Introduction

Pi-sigma neural networks (PSNNs)1,2,3,4,5,6, a category of higher-order neural networks, demonstrate superior mapping capabilities compared to conventional feedforward neural networks. These networks have shown efficacy in multiple applications, including nonlinear satellite channel equalization, seafloor sediment classification, and image coding. In3, introduced the PSNN. It computes the product of the sums originating from the input layer, as opposed to the sums of the products. Hold the weights connecting the product layers and the summation layers constant at a value of 1. The gradient descent algorithm, in the context of data samples, is a fundamental and extensively utilized method for training neural networks. It includes both the batch gradient algorithm and the online gradient algorithm. The network processes all training samples before the weight updates in the batch gradient algorithm7. Upon processing each training sample, the online gradient algorithm updates the weights8. This research utilizes the batch gradient algorithm. Enhancing a network’s generalization performance is essential for achieving effective model performance on previously unexplored data. There are Researchers may utilize various techniques to accomplish this objective. Researchers improved the capabilities of PSNN, leading to its broader application in these domains. Most researchers have carefully looked into how common these networks are, focusing on their ability to do parallel computing, have non-linear mapping functions, and be adaptable. They can mitigate the limitations of conventional neural networks, such as slow learning rates and insufficient generalization performance. Furthermore, they can serve as a component in higher-order neural networks, such as Pi-sigma-pi. Thus, the examination of PSNN optimization and its theoretical analysis is crucial9,10.
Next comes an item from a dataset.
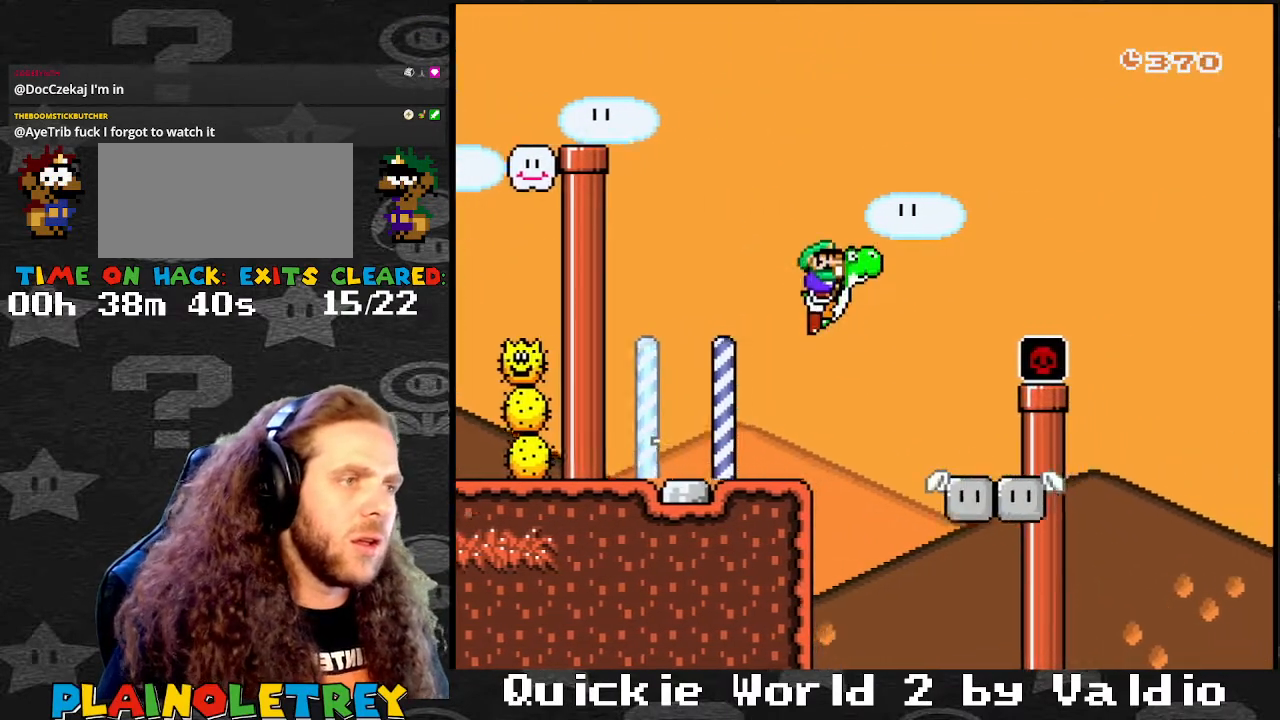
{"buttons": ["Y"], "events": [[100, "DPAD_RIGHT", "up"], [133, "DPAD_LEFT", "down"], [233, "B", "up"], [333, "DPAD_LEFT", "up"], [333, "DPAD_RIGHT", "down"], [400, "DPAD_RIGHT", "up"]]}
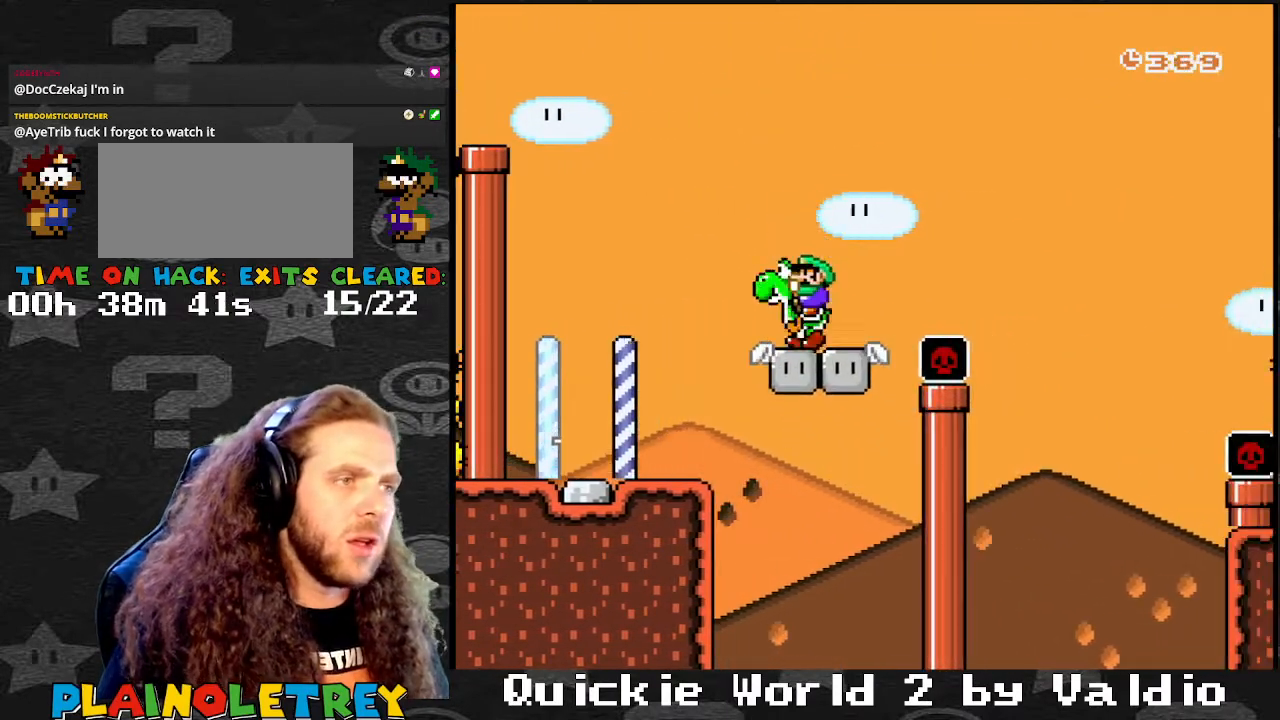
{"buttons": ["B", "Y", "DPAD_RIGHT"], "events": [[334, "DPAD_RIGHT", "down"], [434, "B", "down"]]}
Overfitting is a common problem in both machine learning and statistical modeling. It happens when a model adapts too much to the training data, picking up noise and fluctuations instead of the main pattern. This leads to a model that exhibits strong performance on the training dataset while demonstrating inadequate performance on the test dataset. Researchers have proposed various regularization approaches to address overfitting in neural networks. This category encompasses \({L}_{2}\) regularization11, \({L}_{1}\) regularization12, and elastic net regularization13. Dropout is an additional method for regularizing neural networks14. This research utilizes a neural network penalty term to facilitate pruning. The principle involves incorporating a regularizer into the standard error function, as outlined below:

$$E\left(w\right)=\widetilde{E}\left(w\right)+\lambda {\Vert w\Vert }_{p}^{p}$$
(1)

where \(\widetilde{E}\left(w\right)\) is the standard error depending on the weights \(w\), \({\Vert w\Vert }_{\text{p}}={\left(\sum_{k=1}^{n}{\left|{w}_{i}\right|}^{p}\right)}^{1/p}\) is the \({L}_{p}\)-norm, and \(\lambda >0\) is regularization parameter. The \({L}_{0}\) regularizer is the variable selection regularization method that has been solved the fewest times. This is because it is an NP-hard combinatorial optimization problem15. In references16,17,18, researchers present a smoothing \({L}_{0}\) regularizer. In19, researchers discuss the popular \({L}_{1}\) regularizer. References20,21,22 present a smoothing \({L}_{1}\) regularizer. In23, the authors present the \({L}_{1/2}\) regularizer and show that it is more sparse than the \({L}_{1}\) regularizer, among other beneficial features. In references24,25,26, the authors present a smoothing \({L}_{1/2}\) regularizer. In this paper, we will use the \({L}_{2/3}\) regularizer for network regularization.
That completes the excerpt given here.